Document passage:

══════

Just like you, our investment strategy and process remain unswayed by views of where the market is going. We have our investment process, just as you have yours, and it remains unaffected by the vicissitudes of market sentiment.
No doubt, your own asset allocation decisions will be unmoved by the words of a single commentator, but it does help to be informed.
So to help you in conversations with your clients – if they ask – I thought you might be interested in our interpretation of current investing conditions.
Fundamentally, we believe there are several aspects to current conditions you should be aware of.
The first is that the global economy looks like it is improving. Of course, to some extent the belief in continued global growth is dependent on China continuing the trajectory it began in early 2016.
That said, interest rates are low and inflation is showing little risk of breaking out, despite emerging economic and employment growth, or the re-emergence of animal and entrepreneurial spirits. The world’s central bankers – from the European Central Bank’s Mario Draghi the US Fed’s Janet Yellen to the Bank of Canada’s Stephen Poloz and the Bank of England’s Mark Carney – all are suggesting ultra-low interest rates or accommodative monetary policy has done its job.
If interest rates start to slowly rise, and growth begins to accelerate but inflation remains in check (and keep in mind US inflation remains below the Fed’s 2 per cent target, even though unemployment has halved since the post-GFC highs), these are goldilocks conditions that favour growth assets such as shares. They could go higher. In fact, its not inconceivable that a euphoric bull market emerges. This is the ‘reflation trade’ you have probably heard many others describe.
If inflation does emerge, without getting out of hand, it is one way that the world’s mountain of private, corporate and public debt can be eroded; remember, debt is denominated in old dollars, dollars that are worth less in the future thanks to inflation.
This scenario is currently the preferred option and that preference is reflected in the very low levels of volatility evident in the stock market and bond market.
It is also perhaps fuelling excessive risk taking, which we will come to in a moment.
Debt concerns
The next consideration when thinking about present conditions is the debt itself. There is undeniably a great deal of it. Too much debt, along with the emergence of any impairment to the ability to pay it results in a period of ‘deleveraging’ that crimps growth and can cause defaults and recessions.
Although US household debt has declined since the global financial crisis, corporate debt has risen to levels similar to the leveraged buyout boom of the late 1980s. The Bank of International Settlements is concerned by the rise of “covenant-lite” junk bonds, which now account for 75 per cent of all leveraged bond issues. Moody’s says covenant quality is at its lowest level since it started measuring this in 2011. We have previously reported to our investors the credit market record level of triple-C rated junk bonds due to be refinanced in 2019.

══════

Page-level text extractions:

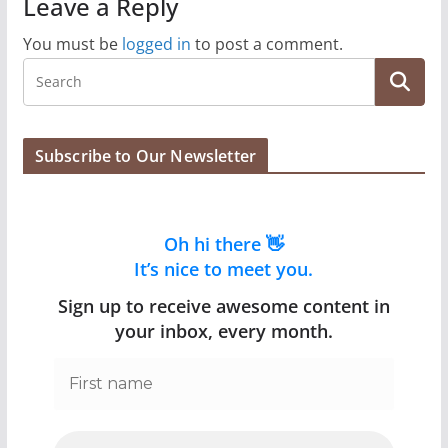
Leave a Reply
You must be
logged in
to post a comment.
Subscribe to Our Newsletter
Oh hi there 👋
It’s nice to meet you.
Sign up to receive awesome content in
your inbox, every month.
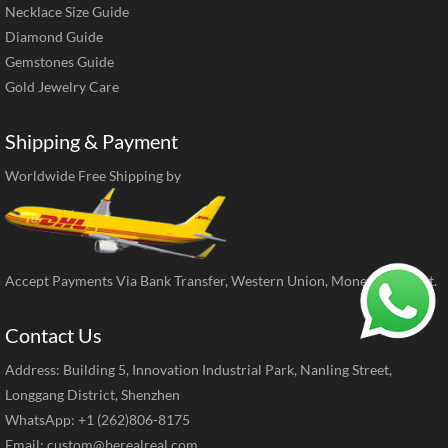
Necklace Size Guide
Diamond Guide
Gemstones Guide
Gold Jewelry Care
Shipping & Payment
Worldwide Free Shipping by
Accept Payments Via Bank Transfer, Western Union, MoneyGram, ect.
Contact Us
Address: Building 5, Innovation Industrial Park, Nanling Street,
Longgang District, Shenzhen
WhatsApp: +1 (262)806-8175
Email:
custom@berealreal.com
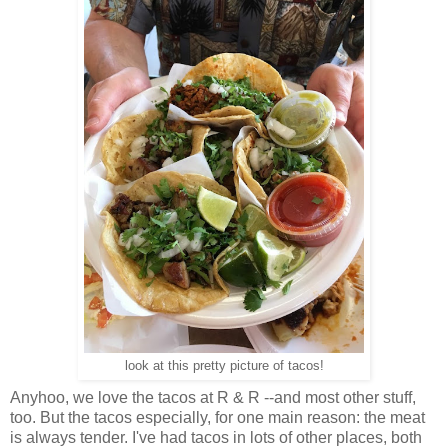
look at this pretty picture of tacos!
Anyhoo, we love the tacos at R & R --and most other stuff,
too. But the tacos especially, for one main reason: the meat
is always tender. I've had tacos in lots of other places, both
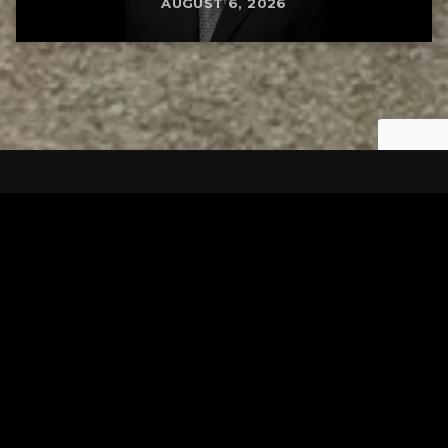
AUGUST 6, 2026
Tuscarawas County YMCA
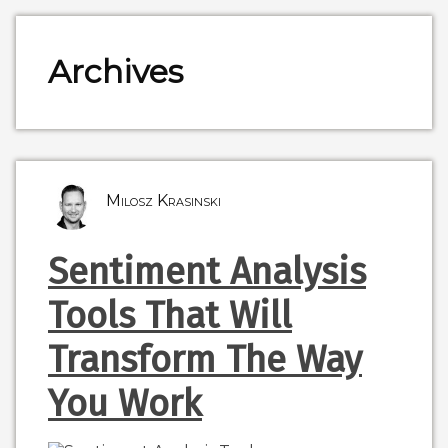
Archives
Milosz Krasinski
Sentiment Analysis
Tools That Will
Transform The Way
You Work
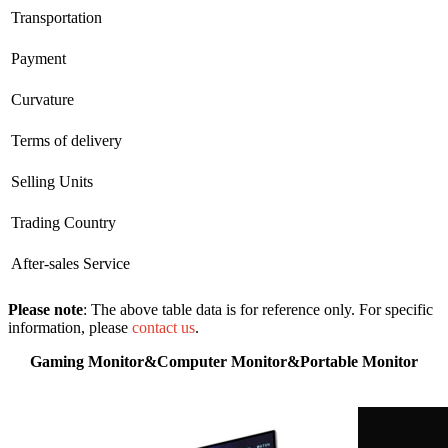
Transportation
Payment
Curvature
Terms of delivery
Selling Units
Trading Country
After-sales Service
Please note
: The above table data is for reference only. For specific
information, please
contact us
.
Gaming Monitor&Computer Monitor&Portable Monitor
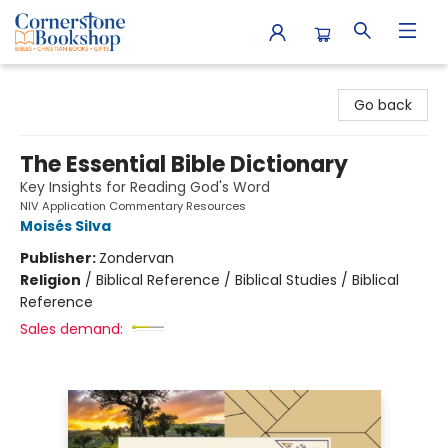
Cornerstone Bookshop
Go back
The Essential Bible Dictionary
Key Insights for Reading God's Word
NIV Application Commentary Resources
Moisés Silva
Publisher:
Zondervan
Religion
/
Biblical Reference / Biblical Studies / Biblical
Reference
Sales demand:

══════

Set of tasks:
- a) According to the market commentary, what share of all leveraged bond issues do "covenant-lite" junk bonds now make up?
- b) Write the next part of the market commentary, picking up after its last sentence.

Answers to the tasks:
- a) 75 per cent

- b)
Again, let me repeat, the debt may not be an issue if inflation-free growth emerges and interest rates are gently normalised.
If there is, however, any interruption to the growth story (for example, China slows), or inflation accelerates and rates are forced higher more quickly, then the debt picture could very quickly create a vicious spiral, pressuring corporate margins, triggering layoffs and defaults…credit spreads would widen and a global economy emerging from the GFC falls right back into something akin to it again.
First to leave the party
The final aspect of present conditions that you should be aware of is valuations.
Now, we are value investors so think of us this way: If there’s a party going on, we are the wallflowers standing very close to the exit. If nobody comes up to talk to us, because they’re partying too hard, we’ll happily leave early and go to bed. You will usually find value investors calling valuations excessive early. You won’t find us trying to run for the exits at the same time as everyone else once the band has stopped playing, because we’ve already left.
Of course, when it comes to portfolio management, it is folly to be all in or all out. It is much better to manage by degrees. Those degrees can be determined by any number of factors but we reckon one of the best is the difference between price and value. The higher the price is above value, the less enamoured you should be about overstaying the party.
It is safe to say we think prices generally are stretched.
This is perhaps best illustrated not by the record prices being paid for art, or wine, or NZ stamps or NSW low-digit number plates, or collectible Australian historic cars, which we have alerted investors to previously. Instead, it could be that a recent Argentinian bond issue best typifies the excess in asset prices today.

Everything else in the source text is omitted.